In the splashzone, the area between the topside and subsea elements of an offshore structure, there is an added element of difficulty when it comes to managing cleaning and maintenance activity. Marine growth accumulation is a significant challenge and can lead to increased weight, drag, and corrosion. In this blog, we will discuss the conditions to consider and the effect it can have on our clients’ offshore infrastructure.

AquaTerra’s Martin Longmuir NDT Manager recently discussed this topic in further detail within a recent blog we shared in April.

The ideal conditions for marine growth

Marine growth on subsea structures can be affected by a variety of factors, including:

  • Water Temperature
  • Light Availability
  • Nutrient Availability
  • Water Flow
  • Substrate Type
  • Environmental Conditions

Surrounded by oxygenated, warmer surface water, and plenty of daylight, many of these conditions are especially favourable for build-up in the splashzone.
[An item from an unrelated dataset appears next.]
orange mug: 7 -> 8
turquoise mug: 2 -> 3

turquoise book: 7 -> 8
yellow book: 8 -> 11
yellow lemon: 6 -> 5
Understanding these factors can help in predicting and managing the growth of marine organisms on subsea structures.

Examining the problem

The combination of marine growth and wave loading on offshore structures can increase the probability of tubular defects and failure. This can be driven by a combination of a number of underlying factors:

  1. Increased weight: Accumulation can significantly increase the weight of offshore structures, leading to a higher load on the foundations. This can compromise the stability of the structure and increase the risk of structural damage or failure.
  2. Increased drag: The accumulation on the surface of offshore structures can also increase the drag on the structure, which can affect its performance. This is particularly significant for offshore wind turbines, where increased drag can reduce energy production.
  3. Corrosion: Marine growth can accelerate the corrosion process on offshore structures. This is because the accumulation of marine organisms can trap seawater and other corrosive agents, leading to localised corrosion.
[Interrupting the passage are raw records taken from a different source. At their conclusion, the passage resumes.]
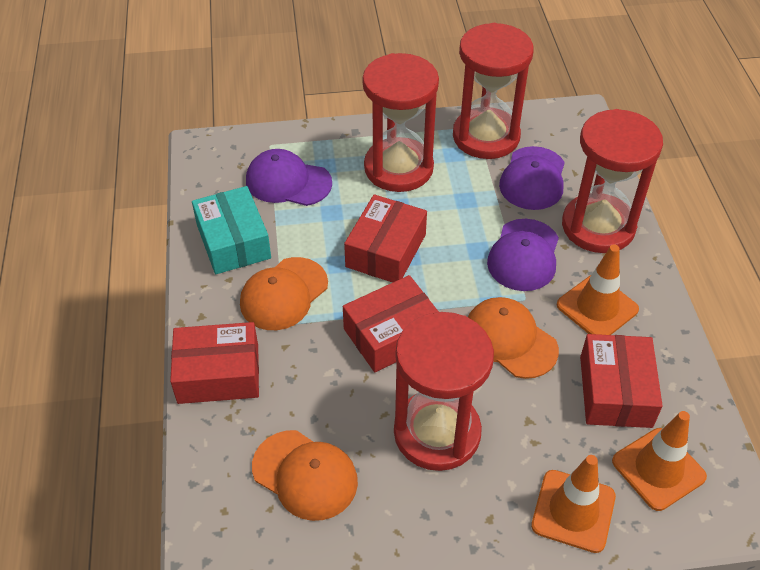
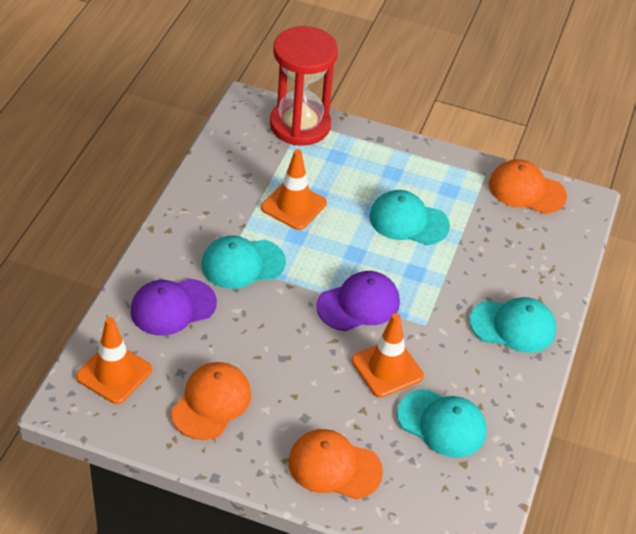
purple cap: 3 -> 2
red box: 4 -> 0
red hourglass: 4 -> 1
turquoise box: 1 -> 0
turquoise cap: 0 -> 4

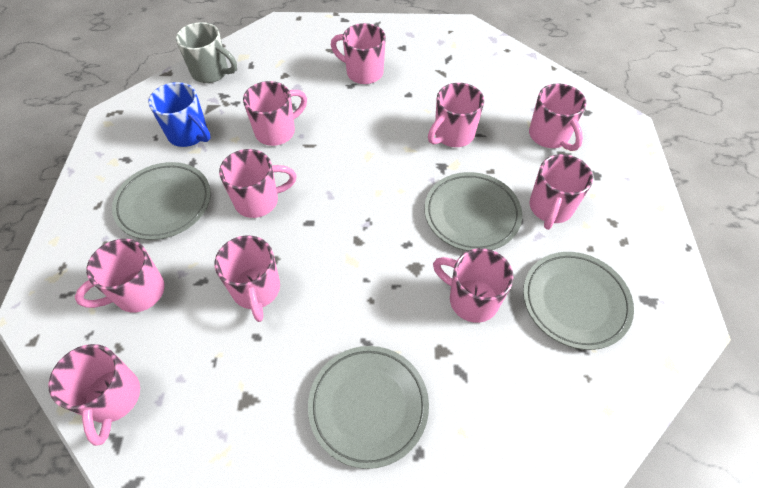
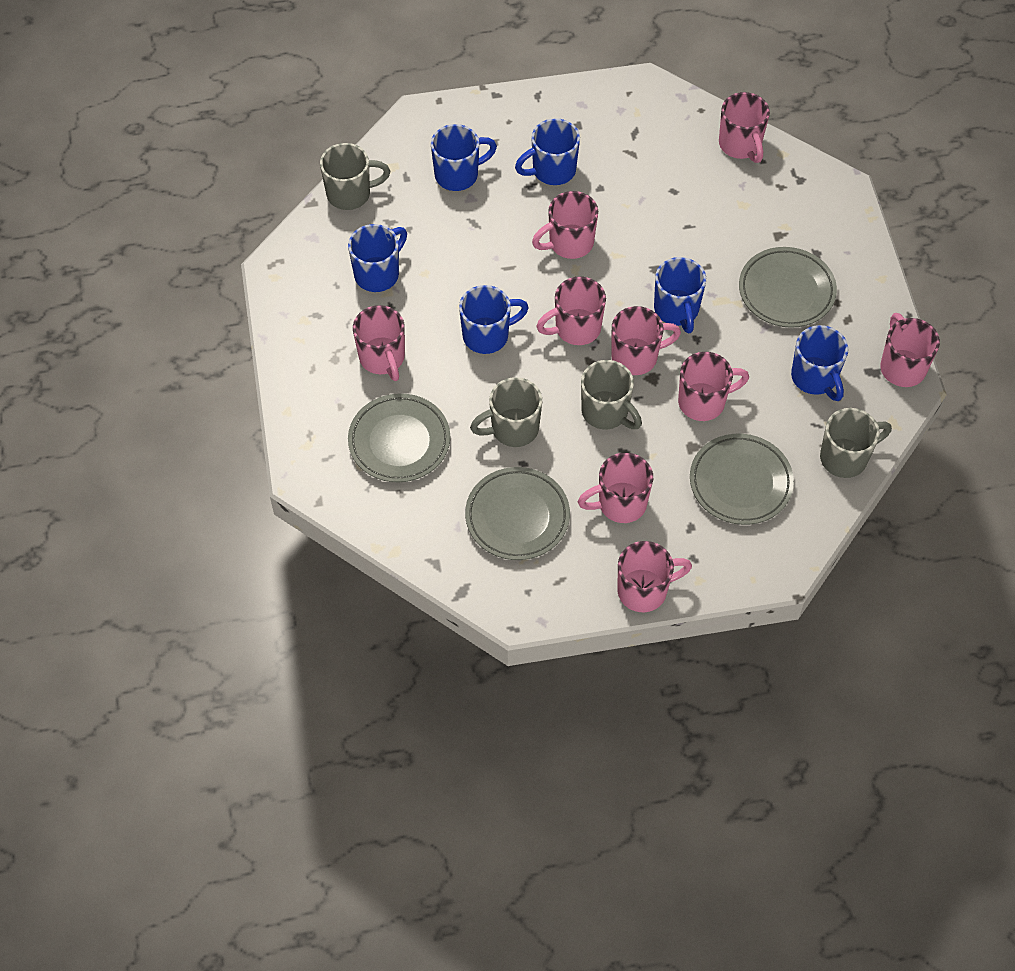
blue mug: 1 -> 6
grey mug: 1 -> 4
pink mug: 10 -> 9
The weight of marine growth on a tubular structure is subject to various factors, such as its geographical position, water temperature, type of organism, and duration of exposure to the surroundings. On average, the weight of marine growth is around 10-15kg per metre. Consequently, in a location like the splash zone, the growth could reach a height of 5 meters, adding an extra weight of 50-75kg to the tubular structure.

Marine growth typically exhibits a moderate to high drag coefficient, ranging from 0.2 to 0.5. As a result, it exerts additional loads on the tubular structure, which can cause wear, stress, and other forms of damage.
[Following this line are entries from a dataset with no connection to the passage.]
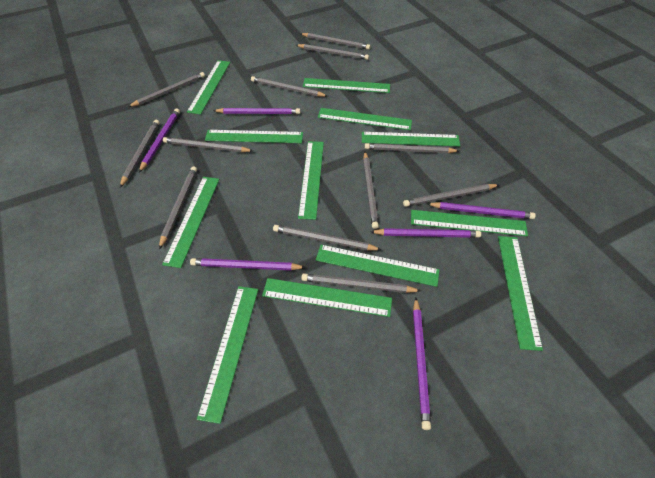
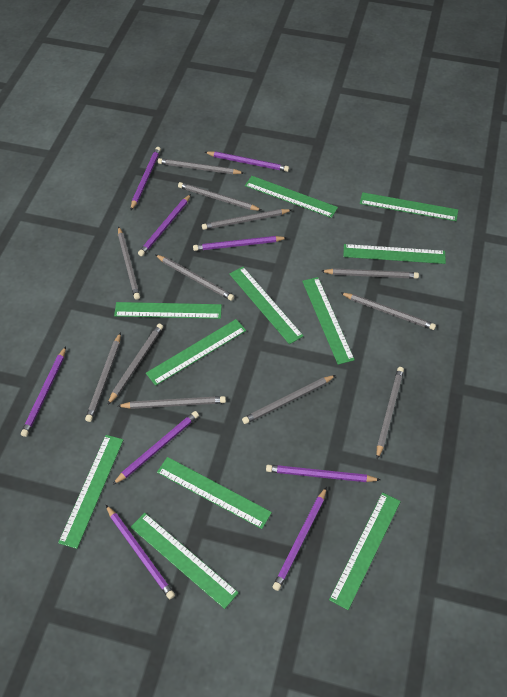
green ruler: 12 -> 11
purple pencil: 6 -> 9

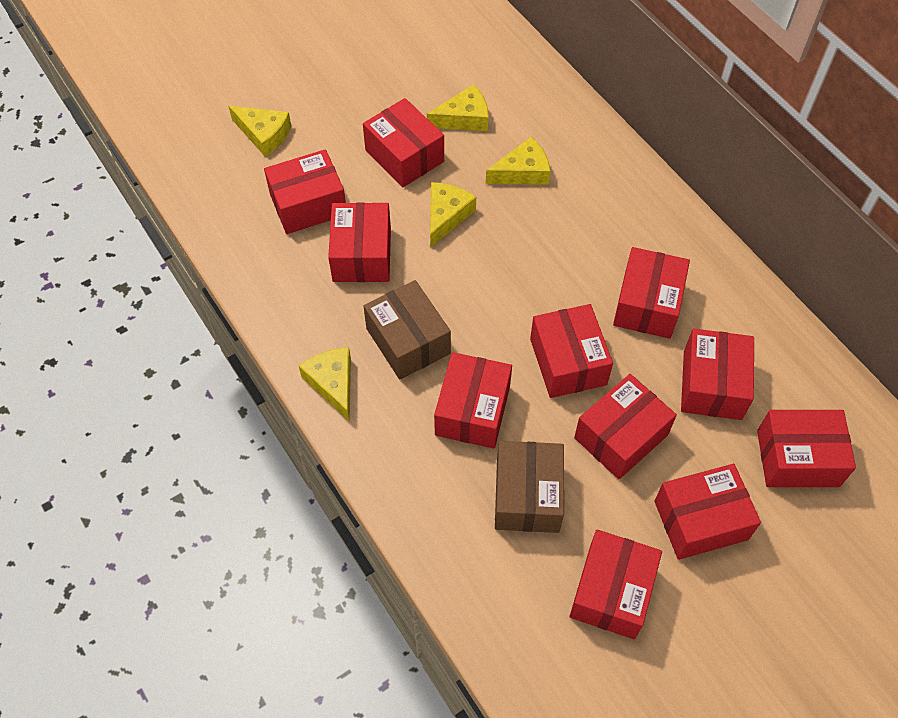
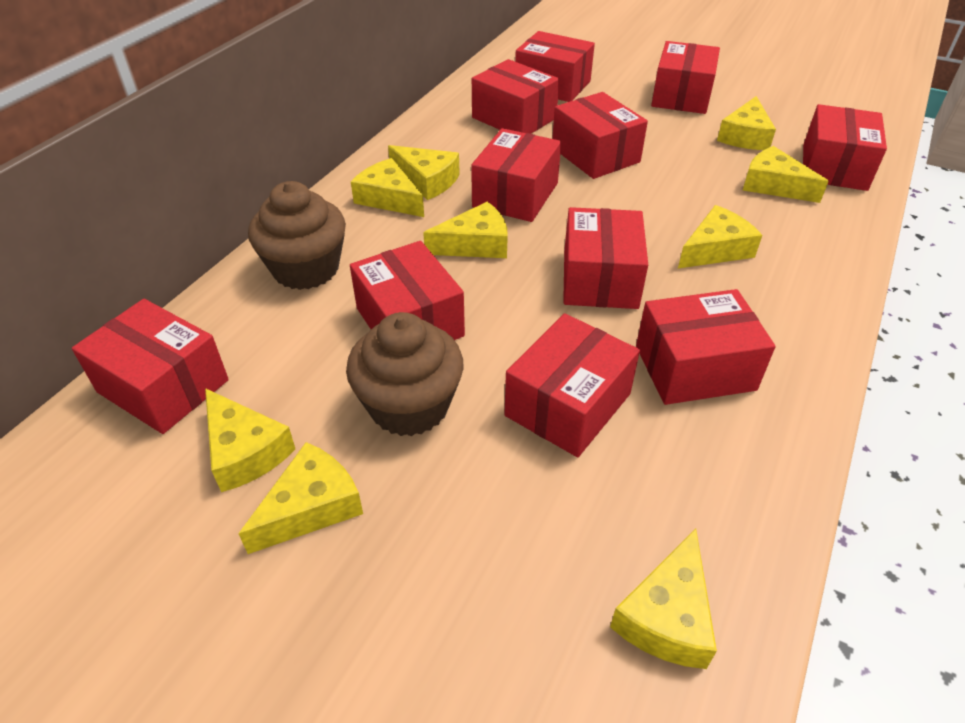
brown box: 2 -> 0
brown cupcake: 0 -> 2
yellow cheese: 5 -> 9

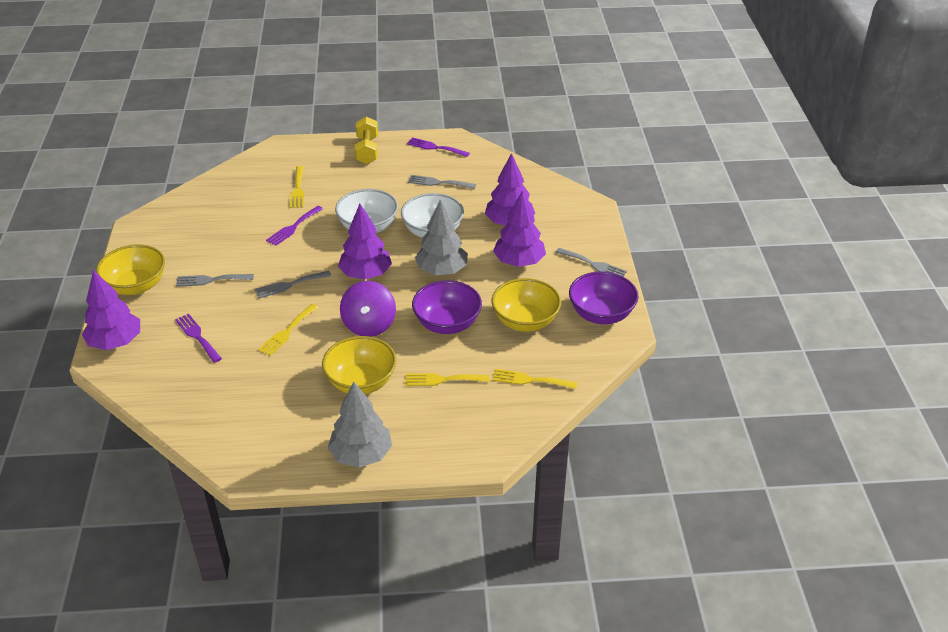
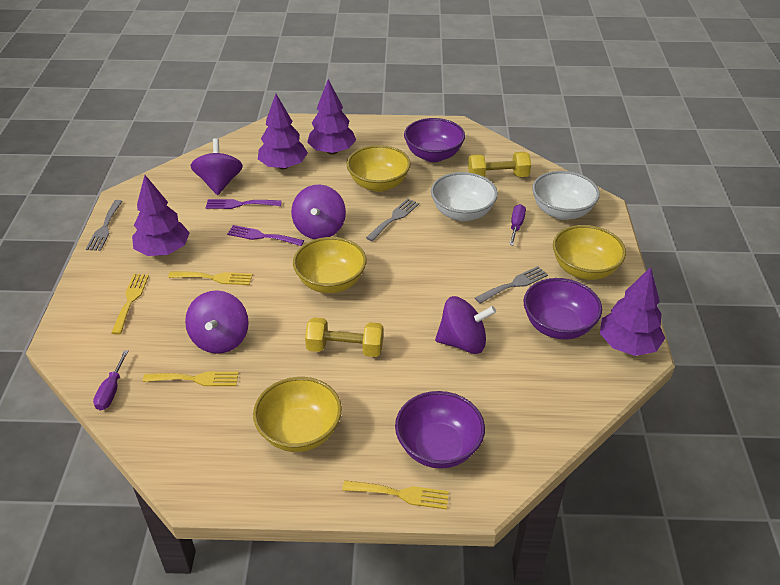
grey fork: 4 -> 3
grey tree: 2 -> 0
purple bowl: 2 -> 3
purple fork: 3 -> 2
purple screwdriver: 0 -> 2
purple spinning top: 1 -> 4
yellow bowl: 3 -> 4
yellow dumbbell: 1 -> 2

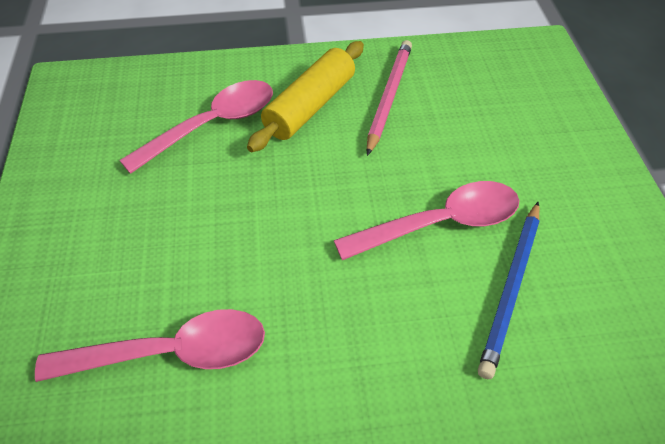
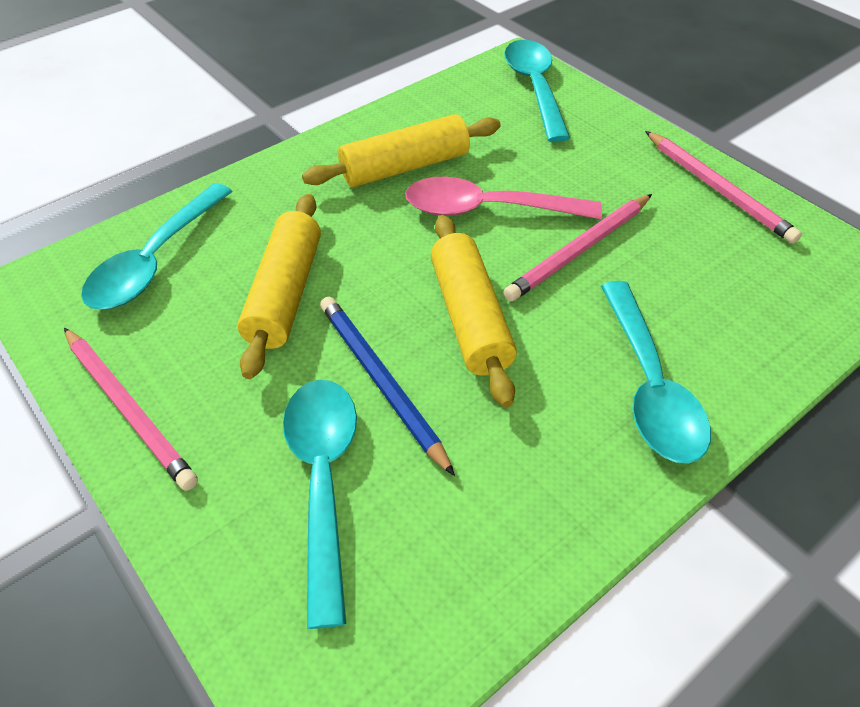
pink pencil: 1 -> 3
pink spoon: 3 -> 1
turquoise spoon: 0 -> 4
yellow rolling pin: 1 -> 3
Looking for better solutions

Regular cleaning and maintenance of offshore structures is essential to prevent accumulation, however, modern offshore assets are under increasing pressure from regulators and environmental interest groups to undertake these activities in a safer, more environmentally responsible way.

Traditional methods of removal can involve harsh chemicals or labour-intensive techniques. However, there are safer, simpler, and more cost-effective ways emerging to remove marine growth without the use of chemicals or exposing personnel to the challenging splashzone environment.

AquaTerra’s approach to marine growth in the splashzone

Driven by our commitment to innovation and providing the best solutions for our clients, we have developed a complete range of specialist products and procedures to enable efficient, productive and safe underdeck and Splashzone inspection, repair and maintenance.

Our dedicated Splashzone technologies, such as MGP-i, provide solutions that innovatively mitigate these challenges. These innovations offer rapid, low-cost, long-term methods to tackle marine growth, while reducing or removing the need for ROV or diver intervention.